- **GOAL OF THE EXERCISE**: Reproduce the lines of the material below, substituting "Coverage" for every occurrence of "Warranty" and leaving everything else unchanged. Omit the pictures from your answer.

- **RECORDED INFORMATION**:
:::

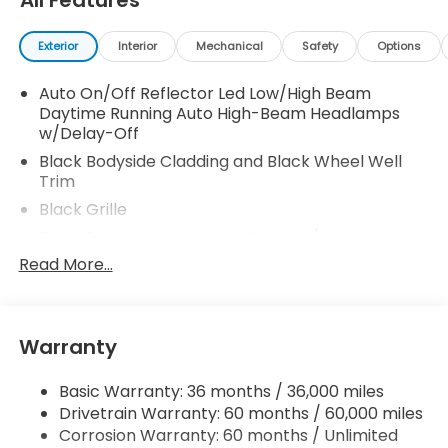
All Features
Exterior
Interior
Mechanical
Safety
Options
Auto On/Off Reflector Led Low/High Beam
Daytime Running Auto High-Beam Headlamps
w/Delay-Off
Black Bodyside Cladding and Black Wheel Well
Trim
Black Grille
Black Power Heated Side Mirrors w/Manual
Folding and Turn Signal Indicator
Read More...
Black Rear Bumper w/Metal-Look Rub
Strip/Fascia Accent
Body-Colored Door Handles
Warranty
Body-Colored Front Bumper w/Metal-Look Rub
Strip/Fascia Accent and Black Bumper Insert
Basic Warranty: 36 months / 36,000 miles
Chrome Side Windows Trim and Black Front
Drivetrain Warranty: 60 months / 60,000 miles
Windshield Trim
Corrosion Warranty: 60 months / Unlimited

:::

- **TASK RESULT**:
All Features
Exterior
Interior
Mechanical
Safety
Options
Auto On/Off Reflector Led Low/High Beam
Daytime Running Auto High-Beam Headlamps
w/Delay-Off
Black Bodyside Cladding and Black Wheel Well
Trim
Black Grille
Black Power Heated Side Mirrors w/Manual
Folding and Turn Signal Indicator
Read More...
Black Rear Bumper w/Metal-Look Rub
Strip/Fascia Accent
Body-Colored Door Handles
Coverage
Body-Colored Front Bumper w/Metal-Look Rub
Strip/Fascia Accent and Black Bumper Insert
Basic Coverage: 36 months / 36,000 miles
Chrome Side Windows Trim and Black Front
Drivetrain Coverage: 60 months / 60,000 miles
Windshield Trim
Corrosion Coverage: 60 months / Unlimited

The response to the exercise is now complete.